■ Data for this task ■
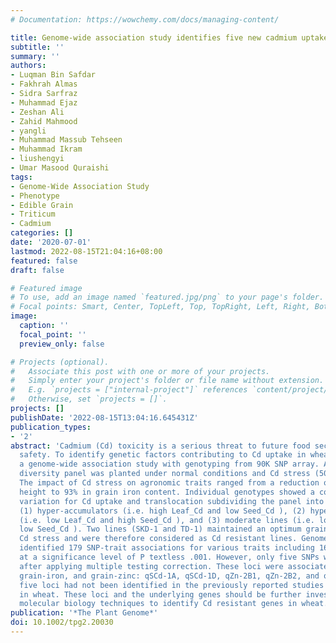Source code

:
 ```yaml
---
# Documentation: https://wowchemy.com/docs/managing-content/

title: Genome-wide association study identifies five new cadmium uptake loci in wheat
subtitle: ''
summary: ''
authors:
- Luqman Bin Safdar
- Fakhrah Almas
- Sidra Sarfraz
- Muhammad Ejaz
- Zeshan Ali
- Zahid Mahmood
- yangli
- Muhammad Massub Tehseen
- Muhammad Ikram
- liushengyi
- Umar Masood Quraishi
tags:
- Genome-Wide Association Study
- Phenotype
- Edible Grain
- Triticum
- Cadmium
categories: []
date: '2020-07-01'
lastmod: 2022-08-15T21:04:16+08:00
featured: false
draft: false

# Featured image
# To use, add an image named `featured.jpg/png` to your page's folder.
# Focal points: Smart, Center, TopLeft, Top, TopRight, Left, Right, BottomLeft, Bottom, BottomRight.
image:
  caption: ''
  focal_point: ''
  preview_only: false

# Projects (optional).
#   Associate this post with one or more of your projects.
#   Simply enter your project's folder or file name without extension.
#   E.g. `projects = ["internal-project"]` references `content/project/deep-learning/index.md`.
#   Otherwise, set `projects = []`.
projects: []
publishDate: '2022-08-15T13:04:16.645431Z'
publication_types:
- '2'
abstract: 'Cadmium (Cd) toxicity is a serious threat to future food security and health
  safety. To identify genetic factors contributing to Cd uptake in wheat, we conducted
  a genome-wide association study with genotyping from 90K SNP array. A spring wheat
  diversity panel was planted under normal conditions and Cd stress (50 mg Cd/kg soil).
  The impact of Cd stress on agronomic traits ranged from a reduction of 16% in plant
  height to 93% in grain iron content. Individual genotypes showed a considerable
  variation for Cd uptake and translocation subdividing the panel into three groups:
  (1) hyper-accumulators (i.e. high Leaf_Cd and low Seed_Cd ), (2) hyper-translocators
  (i.e. low Leaf_Cd and high Seed_Cd ), and (3) moderate lines (i.e. low Leaf_Cd and
  low Seed_Cd ). Two lines (SKD-1 and TD-1) maintained an optimum grain yield under
  Cd stress and were therefore considered as Cd resistant lines. Genome-wide association
  identified 179 SNP-trait associations for various traits including 16 for Cd uptake
  at a significance level of P textless .001. However, only five SNPs were significant
  after applying multiple testing correction. These loci were associated with seed-cadmium,
  grain-iron, and grain-zinc: qSCd-1A, qSCd-1D, qZn-2B1, qZn-2B2, and qFe-6D. These
  five loci had not been identified in the previously reported studies for Cd uptake
  in wheat. These loci and the underlying genes should be further investigated using
  molecular biology techniques to identify Cd resistant genes in wheat.'
publication: '*The Plant Genome*'
doi: 10.1002/tpg2.20030
---
```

■ Exercise description ■
Would you please give the material above again, unchanged but without pictures?

■ Problem solution ■
Source code

:
 ```yaml
---
# Documentation: https://wowchemy.com/docs/managing-content/

title: Genome-wide association study identifies five new cadmium uptake loci in wheat
subtitle: ''
summary: ''
authors:
- Luqman Bin Safdar
- Fakhrah Almas
- Sidra Sarfraz
- Muhammad Ejaz
- Zeshan Ali
- Zahid Mahmood
- yangli
- Muhammad Massub Tehseen
- Muhammad Ikram
- liushengyi
- Umar Masood Quraishi
tags:
- Genome-Wide Association Study
- Phenotype
- Edible Grain
- Triticum
- Cadmium
categories: []
date: '2020-07-01'
lastmod: 2022-08-15T21:04:16+08:00
featured: false
draft: false

# Featured image
# To use, add an image named `featured.jpg/png` to your page's folder.
# Focal points: Smart, Center, TopLeft, Top, TopRight, Left, Right, BottomLeft, Bottom, BottomRight.
image:
  caption: ''
  focal_point: ''
  preview_only: false

# Projects (optional).
#   Associate this post with one or more of your projects.
#   Simply enter your project's folder or file name without extension.
#   E.g. `projects = ["internal-project"]` references `content/project/deep-learning/index.md`.
#   Otherwise, set `projects = []`.
projects: []
publishDate: '2022-08-15T13:04:16.645431Z'
publication_types:
- '2'
abstract: 'Cadmium (Cd) toxicity is a serious threat to future food security and health
  safety. To identify genetic factors contributing to Cd uptake in wheat, we conducted
  a genome-wide association study with genotyping from 90K SNP array. A spring wheat
  diversity panel was planted under normal conditions and Cd stress (50 mg Cd/kg soil).
  The impact of Cd stress on agronomic traits ranged from a reduction of 16% in plant
  height to 93% in grain iron content. Individual genotypes showed a considerable
  variation for Cd uptake and translocation subdividing the panel into three groups:
  (1) hyper-accumulators (i.e. high Leaf_Cd and low Seed_Cd ), (2) hyper-translocators
  (i.e. low Leaf_Cd and high Seed_Cd ), and (3) moderate lines (i.e. low Leaf_Cd and
  low Seed_Cd ). Two lines (SKD-1 and TD-1) maintained an optimum grain yield under
  Cd stress and were therefore considered as Cd resistant lines. Genome-wide association
  identified 179 SNP-trait associations for various traits including 16 for Cd uptake
  at a significance level of P textless .001. However, only five SNPs were significant
  after applying multiple testing correction. These loci were associated with seed-cadmium,
  grain-iron, and grain-zinc: qSCd-1A, qSCd-1D, qZn-2B1, qZn-2B2, and qFe-6D. These
  five loci had not been identified in the previously reported studies for Cd uptake
  in wheat. These loci and the underlying genes should be further investigated using
  molecular biology techniques to identify Cd resistant genes in wheat.'
publication: '*The Plant Genome*'
doi: 10.1002/tpg2.20030
---
```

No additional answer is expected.